“We have a string of shows in the UK this month. Come hang out with us in the following cities…” A few days ago White Denim encouraged us all through their social media to come and see them perform. Judging by the ‘Sold Out’ signs outside some of the venues on the tour and the very healthy turn out in Leeds tonight, many people have taken them up on their invitation.
Yet just last year it seemed that these shows may not even have taken place. Founding member Josh Block and the band’s second guitarist Austin Jenkins left. White Denim’s frontman James Petralli released his debut solo album. The future looked uncertain as the Texan outfit appeared to be teetering on the verge of total collapse.
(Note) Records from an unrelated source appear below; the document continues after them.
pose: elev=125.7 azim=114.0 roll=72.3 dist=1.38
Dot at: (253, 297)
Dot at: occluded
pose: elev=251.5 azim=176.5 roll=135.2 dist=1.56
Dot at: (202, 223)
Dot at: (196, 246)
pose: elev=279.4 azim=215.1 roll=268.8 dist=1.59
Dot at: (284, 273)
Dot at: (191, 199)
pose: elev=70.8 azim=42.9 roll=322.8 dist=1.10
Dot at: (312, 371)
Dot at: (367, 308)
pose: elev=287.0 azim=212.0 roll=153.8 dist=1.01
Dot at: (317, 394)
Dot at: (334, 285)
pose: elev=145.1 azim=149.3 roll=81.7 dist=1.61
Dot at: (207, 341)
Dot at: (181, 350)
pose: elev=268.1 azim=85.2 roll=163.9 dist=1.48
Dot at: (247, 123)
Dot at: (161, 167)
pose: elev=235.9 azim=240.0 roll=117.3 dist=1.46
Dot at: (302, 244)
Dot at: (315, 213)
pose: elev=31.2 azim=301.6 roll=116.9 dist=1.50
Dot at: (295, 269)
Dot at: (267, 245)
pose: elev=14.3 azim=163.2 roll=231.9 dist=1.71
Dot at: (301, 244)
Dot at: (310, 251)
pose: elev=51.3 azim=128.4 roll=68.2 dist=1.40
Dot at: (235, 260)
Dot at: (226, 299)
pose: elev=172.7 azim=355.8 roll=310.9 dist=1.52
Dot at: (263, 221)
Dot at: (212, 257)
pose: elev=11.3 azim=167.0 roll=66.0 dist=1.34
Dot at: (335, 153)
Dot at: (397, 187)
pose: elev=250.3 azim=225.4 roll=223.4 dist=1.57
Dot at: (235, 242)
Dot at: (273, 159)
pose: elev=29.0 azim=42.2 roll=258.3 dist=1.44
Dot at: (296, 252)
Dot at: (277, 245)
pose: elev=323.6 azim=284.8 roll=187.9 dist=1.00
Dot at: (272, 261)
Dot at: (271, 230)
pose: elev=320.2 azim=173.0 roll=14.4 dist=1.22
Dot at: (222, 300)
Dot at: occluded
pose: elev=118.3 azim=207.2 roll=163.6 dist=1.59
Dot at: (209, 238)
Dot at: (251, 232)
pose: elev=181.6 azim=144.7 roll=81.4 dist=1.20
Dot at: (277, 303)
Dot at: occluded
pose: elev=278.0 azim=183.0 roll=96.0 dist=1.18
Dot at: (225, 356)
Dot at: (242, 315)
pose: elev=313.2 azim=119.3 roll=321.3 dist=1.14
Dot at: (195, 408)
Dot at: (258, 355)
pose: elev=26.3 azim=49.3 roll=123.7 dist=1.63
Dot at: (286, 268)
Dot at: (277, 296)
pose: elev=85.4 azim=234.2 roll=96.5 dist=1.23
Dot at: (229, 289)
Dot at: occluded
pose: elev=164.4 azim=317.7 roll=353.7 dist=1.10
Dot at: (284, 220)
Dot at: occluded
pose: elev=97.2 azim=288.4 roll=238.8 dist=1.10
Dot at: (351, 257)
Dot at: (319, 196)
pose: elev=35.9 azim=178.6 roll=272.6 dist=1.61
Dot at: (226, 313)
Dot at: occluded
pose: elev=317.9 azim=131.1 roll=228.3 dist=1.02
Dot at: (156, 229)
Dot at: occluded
But Petralli and original bass guitarist Steve Terebecki then recruited Jonathan Horne and Jeffrey Olson to the fold and earlier this year this new incarnation of the band produced Stiff, the seventh full-length album to be released under the White Denim name. The change in personnel also marked a shift in style from their hitherto rather loose interpretation of classic southern rock to something that was altogether more funky and soulful.
And it is to Stiff that they go tonight in joyful spades as if to affirm these distinctions. ‘Ha Ha Ha Ha (Yeah)’ hits the dancefloor early doors as James Petralli rather needlessly urges everyone to “Be yourself and try to have a good time”. And while the studio recording of ‘There’s A Brain In My Head’ may not have been remotely out of place at the funkier end of Beck’s Odelay spectrum, in concert it is unfurled as some full-throttled rocker.
With Horne on keyboards and the absence of a second guitar, those perennial comparisons to The Allman Brothers Band are somewhat diluted but the influence of the ‘70s (think here of the more subtle R&B rhythms of early Little Feat or even some of the jazzier nuances of a similar period Steely Dan) is never that far away and the band have not lost any of their charming capacity to just wig out as and when the mood takes. Petralli in particular blasts off at times in dizzying guitar spirals before eventually coming back into the earth’s gravity.
Yet it is the more reflective moments of ‘Thank You’ and ‘Take It Easy (Ever After Lasting Love)’ where White Denim achieve their greatest emotional impact. Here Petralli operates at the top end of his vocal register, his blissful falsetto highlighting the songs’ glorious soulful heart. Far from having nearly disappeared without a trace, White Denim may just now be standing right on the edge of something very big indeed.